A lei e o arbítrio
Não é benfazejo que membros do Ministério Público, fazendo vista grossa aos ditames da lei, tratem tudo o que não lhes agrada como sinônimo de impunidade.
Dentro de suas atribuições constitucionais, a Câmara dos Deputados negou autorização ao Supremo Tribunal Federal (STF) para dar prosseguimento à denúncia contra o presidente Michel Temer apresentada pelo procurador-geral da República, Rodrigo Janot. Diante dessa negativa, o ministro Edson Fachin determinou, no dia 10 de agosto, a suspensão do inquérito até o término do mandato de Michel Temer, também como determina a Constituição. No entanto, há quem difunda a ideia de que esse desfecho da denúncia contra o presidente prejudica o andamento da Operação Lava Jato.
O procurador da República Carlos Fernando dos Santos Lima, um dos coordenadores da força-tarefa da Lava Jato em Curitiba, criticou, em entrevista ao jornal Valor, a decisão da Câmara dos Deputados de negar prosseguimento à denúncia. “Toda vez que uma investigação não atinge os seus objetivos, uma acusação não é processada, boa parte da população se sente desanimada”, disse Carlos Fernando. “O certo mesmo de qualquer acusação é que seja recebida e o Judiciário enfrente o mérito”, sentenciou o procurador.
A afirmação do procurador reflete uma opinião pessoal – e muito enviesada – e não o que manda o Direito. O certo, com o qual o Ministério Público deve estar absolutamente comprometido, é o cumprimento da Constituição. E no caso concreto verifica-se uma exata obediência ao mandamento constitucional. O art. 86 da Carta Magna condiciona o julgamento criminal do presidente da República pelo STF à admissão da acusação “por dois terços da Câmara dos Deputados”.
Essa disposição constitucional não representa qualquer conluio com a impunidade, sendo apenas um reconhecimento de que eventual julgamento do presidente da República tem sérios efeitos sobre o País e que, portanto, merece um cuidado especial. É do sistema democrático que matérias especialmente sensíveis à vida da sociedade sejam submetidas ao controle do Poder Legislativo.

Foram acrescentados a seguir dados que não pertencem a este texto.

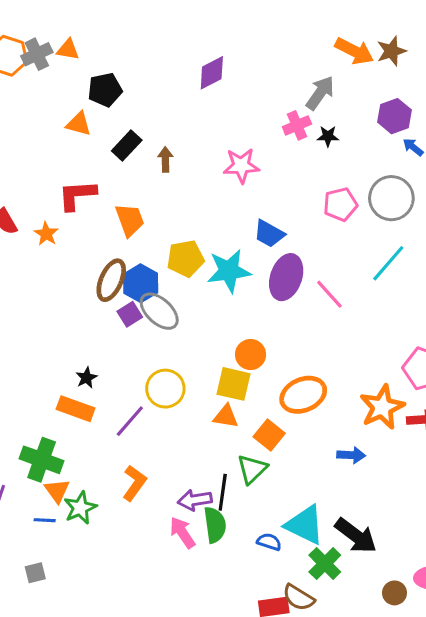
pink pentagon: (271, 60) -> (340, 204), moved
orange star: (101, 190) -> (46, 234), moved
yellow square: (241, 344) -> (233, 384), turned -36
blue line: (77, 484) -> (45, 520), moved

Ao comentar a votação que negou o prosseguimento da denúncia contra o presidente da República, o procurador Carlos Fernando dos Santos Lima fez a seguinte avaliação: “Acho que os únicos que ganharam (com a decisão) foram os partidos e políticos que fizeram barganha e que agora têm uma posição de poder barganhar novamente”. Como é evidente, escapa ao papel do Ministério Público emitir juízos sobre o papel constitucional da Câmara dos Deputados. Há no País uma saudável e necessária separação dos Poderes, e o Ministério Público – é sempre bom lembrar – não é um deles.
Além disso, dar como fato a vinculação entre a decisão da Câmara e suposta barganha dos deputados indica uma inversão de princípios incompatível com a defesa do bom Direito, tarefa que, entre outras, compete ao Ministério Público. Nesse equivocado raciocínio, presume-se que Michel Temer seja culpado dos crimes de que foi acusado e, portanto, o voto negando prosseguimento à denúncia só poderia ser efeito de negociações espúrias. E se houve barganhas condenáveis, cabe a qualquer membro do Ministério Público levar o caso à Justiça, não deblaterar perante a opinião pública.
É benfazeja, sem dúvida, a disposição do Ministério Público de perseguir crimes e criminosos. O País precisa dessa persistente luta contra a corrupção e a impunidade, que não se restringe, como é óbvio, à Operação Lava Jato. Mas não é benfazejo que membros do Ministério Público, fazendo vista grossa aos ditames da lei, tratem tudo o que não lhes agrada como sinônimo de impunidade. Não houve descumprimento da lei na decisão da Câmara dos Deputados de negar autorização ao prosseguimento da denúncia. Não cabe, portanto, criticála, como se ela contribuísse para a impunidade.
Nesses tempos esquisitos, faz-se necessário lembrar que, onde há lei, não há impunidade. Quando o Direito é esquecido e o que vale na prática são as opiniões pessoais, a tão almejada “batalha contra a impunidade” é mera ilusão, simples manobra de quem deseja impor suas vontades.